WRITTEN TASKS:
A) From the passage on measuring business progress, pull out word for word the stretch that begins with the words containing "Connect with customers" and ends with "business progress tracking.".
B) Recast the paragraph starting "You can measure awareness" in the passage on measuring business progress as a short bulleted list that keeps its main facts.

SELECTED PASSAGE:
=-=-=-=-=
Back in the nineties, NASA designed an interplanetary weather satellite to orbit Mars. However, it deviated from its planned trajectory and was destroyed in the atmosphere, simply because of a minor miscalculation; a result of the NASA team and their contractor using different systems of measurement.
By the same token, business owners need to determine what metrics to use to measure their progress, before they can work out what still needs to be adjusted to get them to their ultimate goals. Many businesses know this, but many don't know they're doing it wrong.
Connect with customers
Most organisations use the same key performance indicators such as sales, customer retention, and product quality to track their progress. What's the problem with this picture? They're measuring where they are now in relation to where they were before, leaving the question of where they want to be, and how to close the gap, to guesswork.
Why waste time testing one strategy after another when you can find all your answers in one place: With your current and prospective customers? They'll tell you exactly where to aim and what to do to get there. This is why customer surveys are the proverbial toolkit of business progress tracking.
A customer survey is simply a series of questions that you ask your customers, to gauge their satisfaction, so you can hold on to them and collect ideas about how to improve your business offerings. There are a number of ways to distribute these surveys, but it's no surprise that social media is trumping phone calls, text messages and emails as the preferred platform for customers to communicate with businesses and brands.
Viable customers
What you choose to ask your customers is entirely dependent on what goals you wish to outline and track. That's the easy part, but it's significantly harder to gauge the effectiveness of social media campaigns like these because you need to know what to look for.
You can measure awareness using metrics like volume, reach, exposure and amplification. Retweets, comments and replies will tell you how engaging your content is, and you can keep an eye on traffic by tracking URL shares, clicks and conversions. Plus, there is a plethora of additional plug-ins to this from ORM and sentiment tracking tools for deeper analysis of this data.
The catch is that in the past, businesses had to compete for space — on billboards, in magazines, during ad breaks on TV — but now it's all about timing. So the first challenge is making sure your social media post questions are being seen by as many of your customers as possible. On the flip side of the coin, people don't have to have any previous experience with your brand to interact with you on social media, so another challenge is calculating which of your respondents are actually viable customers.
Leverage your data
You'll need to tap into the analytics that speak to who your followers are, and then focus on finding ways of channelling them on social media, based on their geographical location and the kind of content they are most likely to consume. Then test your social media measurements against your key performance indicators. Yes, we're back where we started, but this time you'll be armed with what you need to leverage this data, in order to achieve your business goals.
=-=-=-=-=
PROVIDED INFORMATION:
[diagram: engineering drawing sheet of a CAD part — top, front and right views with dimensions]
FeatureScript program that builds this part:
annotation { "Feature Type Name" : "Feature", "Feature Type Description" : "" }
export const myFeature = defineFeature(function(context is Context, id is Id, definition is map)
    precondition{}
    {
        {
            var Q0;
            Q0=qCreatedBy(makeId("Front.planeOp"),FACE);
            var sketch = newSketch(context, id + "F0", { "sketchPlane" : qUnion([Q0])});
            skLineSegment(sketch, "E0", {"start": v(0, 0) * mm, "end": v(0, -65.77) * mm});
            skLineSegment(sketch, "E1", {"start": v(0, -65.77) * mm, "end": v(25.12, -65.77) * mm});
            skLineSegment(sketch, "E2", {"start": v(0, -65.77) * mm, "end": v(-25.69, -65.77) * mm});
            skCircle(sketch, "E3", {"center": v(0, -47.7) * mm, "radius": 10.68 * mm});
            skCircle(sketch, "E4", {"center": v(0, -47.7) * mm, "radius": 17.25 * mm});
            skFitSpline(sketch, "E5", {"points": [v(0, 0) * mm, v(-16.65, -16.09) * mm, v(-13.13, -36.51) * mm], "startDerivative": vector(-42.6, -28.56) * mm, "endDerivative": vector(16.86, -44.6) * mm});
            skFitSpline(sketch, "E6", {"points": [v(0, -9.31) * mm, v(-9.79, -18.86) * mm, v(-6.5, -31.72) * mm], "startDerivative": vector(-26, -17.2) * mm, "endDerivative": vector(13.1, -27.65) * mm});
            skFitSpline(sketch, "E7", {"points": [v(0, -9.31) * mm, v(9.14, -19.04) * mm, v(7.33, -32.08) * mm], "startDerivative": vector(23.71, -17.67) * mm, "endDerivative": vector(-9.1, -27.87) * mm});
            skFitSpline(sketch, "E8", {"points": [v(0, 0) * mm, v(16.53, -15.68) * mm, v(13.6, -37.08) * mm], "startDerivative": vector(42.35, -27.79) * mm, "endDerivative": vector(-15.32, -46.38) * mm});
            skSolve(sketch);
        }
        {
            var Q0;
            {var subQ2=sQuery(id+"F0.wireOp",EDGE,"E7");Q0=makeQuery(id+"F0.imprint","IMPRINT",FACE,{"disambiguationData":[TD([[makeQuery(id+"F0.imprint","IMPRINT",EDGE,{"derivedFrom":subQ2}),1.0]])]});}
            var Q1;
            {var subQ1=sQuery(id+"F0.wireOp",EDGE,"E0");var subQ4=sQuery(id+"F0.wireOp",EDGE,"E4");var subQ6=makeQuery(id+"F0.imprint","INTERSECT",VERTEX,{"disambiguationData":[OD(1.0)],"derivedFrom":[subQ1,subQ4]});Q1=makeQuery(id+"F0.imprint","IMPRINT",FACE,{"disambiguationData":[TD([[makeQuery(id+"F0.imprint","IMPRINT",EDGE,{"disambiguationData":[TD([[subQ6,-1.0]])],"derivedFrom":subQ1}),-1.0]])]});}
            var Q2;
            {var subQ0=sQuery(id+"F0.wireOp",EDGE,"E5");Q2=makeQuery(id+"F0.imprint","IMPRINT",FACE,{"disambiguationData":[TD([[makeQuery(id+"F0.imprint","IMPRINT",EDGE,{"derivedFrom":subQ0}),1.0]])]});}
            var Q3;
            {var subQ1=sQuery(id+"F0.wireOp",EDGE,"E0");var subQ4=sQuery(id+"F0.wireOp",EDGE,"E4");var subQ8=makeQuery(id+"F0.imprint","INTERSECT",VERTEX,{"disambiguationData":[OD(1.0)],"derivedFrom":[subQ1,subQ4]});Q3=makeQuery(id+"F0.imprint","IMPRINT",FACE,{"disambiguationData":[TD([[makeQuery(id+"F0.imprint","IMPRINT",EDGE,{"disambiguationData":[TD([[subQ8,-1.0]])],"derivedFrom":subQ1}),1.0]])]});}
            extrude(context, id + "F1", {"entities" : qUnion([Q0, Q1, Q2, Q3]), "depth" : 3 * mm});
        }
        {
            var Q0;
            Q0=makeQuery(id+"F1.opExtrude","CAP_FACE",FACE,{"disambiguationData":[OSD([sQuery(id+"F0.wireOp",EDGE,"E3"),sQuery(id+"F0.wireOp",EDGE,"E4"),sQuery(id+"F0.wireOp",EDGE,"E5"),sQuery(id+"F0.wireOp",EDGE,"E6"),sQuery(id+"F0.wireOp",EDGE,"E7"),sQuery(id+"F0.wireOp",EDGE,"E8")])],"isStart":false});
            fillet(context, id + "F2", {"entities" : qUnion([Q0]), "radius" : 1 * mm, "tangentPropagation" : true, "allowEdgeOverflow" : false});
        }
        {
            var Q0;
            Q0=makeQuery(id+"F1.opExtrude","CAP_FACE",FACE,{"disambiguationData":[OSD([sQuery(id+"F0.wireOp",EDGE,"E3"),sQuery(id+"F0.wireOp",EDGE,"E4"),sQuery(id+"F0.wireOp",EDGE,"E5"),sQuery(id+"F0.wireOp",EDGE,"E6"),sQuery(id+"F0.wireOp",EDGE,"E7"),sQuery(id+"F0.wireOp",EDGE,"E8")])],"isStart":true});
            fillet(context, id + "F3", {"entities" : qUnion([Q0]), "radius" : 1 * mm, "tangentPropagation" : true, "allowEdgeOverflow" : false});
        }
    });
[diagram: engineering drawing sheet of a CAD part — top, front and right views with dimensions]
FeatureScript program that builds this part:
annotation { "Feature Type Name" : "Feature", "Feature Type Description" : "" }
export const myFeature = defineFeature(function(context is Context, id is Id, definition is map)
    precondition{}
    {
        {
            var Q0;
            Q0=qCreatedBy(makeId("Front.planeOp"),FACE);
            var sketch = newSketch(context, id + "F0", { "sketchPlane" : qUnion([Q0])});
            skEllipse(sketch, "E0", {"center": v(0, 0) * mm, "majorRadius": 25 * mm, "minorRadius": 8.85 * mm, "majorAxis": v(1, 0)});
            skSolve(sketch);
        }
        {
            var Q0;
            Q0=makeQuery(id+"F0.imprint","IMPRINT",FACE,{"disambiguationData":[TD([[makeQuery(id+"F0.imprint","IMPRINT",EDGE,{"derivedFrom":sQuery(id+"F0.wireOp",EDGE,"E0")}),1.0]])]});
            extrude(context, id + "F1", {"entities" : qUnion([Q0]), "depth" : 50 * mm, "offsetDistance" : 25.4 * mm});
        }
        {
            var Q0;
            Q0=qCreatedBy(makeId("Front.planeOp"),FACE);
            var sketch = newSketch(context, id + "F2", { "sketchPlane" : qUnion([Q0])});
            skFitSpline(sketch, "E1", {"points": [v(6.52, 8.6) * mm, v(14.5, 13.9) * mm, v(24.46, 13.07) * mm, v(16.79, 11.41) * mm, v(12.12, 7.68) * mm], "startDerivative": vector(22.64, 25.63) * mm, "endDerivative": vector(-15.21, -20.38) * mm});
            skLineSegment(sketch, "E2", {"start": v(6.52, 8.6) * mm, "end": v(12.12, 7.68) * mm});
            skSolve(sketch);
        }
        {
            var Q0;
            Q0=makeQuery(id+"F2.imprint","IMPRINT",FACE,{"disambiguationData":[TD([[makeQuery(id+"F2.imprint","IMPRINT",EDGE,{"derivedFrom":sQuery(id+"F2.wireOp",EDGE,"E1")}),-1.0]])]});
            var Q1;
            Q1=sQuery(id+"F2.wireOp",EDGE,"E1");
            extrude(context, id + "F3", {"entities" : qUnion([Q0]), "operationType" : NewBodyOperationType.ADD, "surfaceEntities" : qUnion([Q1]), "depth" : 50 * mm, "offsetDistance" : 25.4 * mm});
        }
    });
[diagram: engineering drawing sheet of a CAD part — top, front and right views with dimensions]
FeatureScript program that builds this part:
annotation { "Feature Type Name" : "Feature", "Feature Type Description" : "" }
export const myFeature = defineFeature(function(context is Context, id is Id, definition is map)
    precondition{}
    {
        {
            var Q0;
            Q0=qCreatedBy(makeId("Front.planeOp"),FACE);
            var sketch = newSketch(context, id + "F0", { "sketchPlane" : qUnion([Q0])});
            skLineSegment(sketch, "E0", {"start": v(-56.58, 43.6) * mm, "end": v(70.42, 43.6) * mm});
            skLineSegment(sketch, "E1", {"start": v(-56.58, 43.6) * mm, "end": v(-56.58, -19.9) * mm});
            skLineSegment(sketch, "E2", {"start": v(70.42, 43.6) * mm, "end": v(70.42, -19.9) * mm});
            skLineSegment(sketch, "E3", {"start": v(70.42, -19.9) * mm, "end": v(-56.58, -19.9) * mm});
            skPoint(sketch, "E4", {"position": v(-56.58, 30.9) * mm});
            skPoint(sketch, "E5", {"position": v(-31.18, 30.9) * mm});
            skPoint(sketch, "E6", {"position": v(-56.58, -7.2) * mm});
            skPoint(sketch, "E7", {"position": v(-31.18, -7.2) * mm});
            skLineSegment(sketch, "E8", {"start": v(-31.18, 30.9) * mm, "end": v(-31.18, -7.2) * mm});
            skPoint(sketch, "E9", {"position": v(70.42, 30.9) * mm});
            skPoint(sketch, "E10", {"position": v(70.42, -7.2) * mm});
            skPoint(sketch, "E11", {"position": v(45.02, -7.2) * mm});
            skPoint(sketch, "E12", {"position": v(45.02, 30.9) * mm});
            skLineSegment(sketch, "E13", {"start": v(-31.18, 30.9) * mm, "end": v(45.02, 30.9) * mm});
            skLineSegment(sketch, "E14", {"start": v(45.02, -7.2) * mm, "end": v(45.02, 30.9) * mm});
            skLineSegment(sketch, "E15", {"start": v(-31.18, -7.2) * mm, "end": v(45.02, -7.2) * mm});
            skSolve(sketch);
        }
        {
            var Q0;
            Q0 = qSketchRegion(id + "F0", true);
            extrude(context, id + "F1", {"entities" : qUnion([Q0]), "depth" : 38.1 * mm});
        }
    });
=-=-=-=-=
EXERCISE ANSWERS:
A)
Connect with customers
Most organisations use the same key performance indicators such as sales, customer retention, and product quality to track their progress. What's the problem with this picture? They're measuring where they are now in relation to where they were before, leaving the question of where they want to be, and how to close the gap, to guesswork.
Why waste time testing one strategy after another when you can find all your answers in one place: With your current and prospective customers? They'll tell you exactly where to aim and what to do to get there. This is why customer surveys are the proverbial toolkit of business progress tracking.

B)
- Awareness: volume, reach, exposure and amplification
- Engagement with content: retweets, comments and replies
- Traffic: URL shares, clicks and conversions
- Deeper analysis: many additional plug-ins from ORM and sentiment tracking tools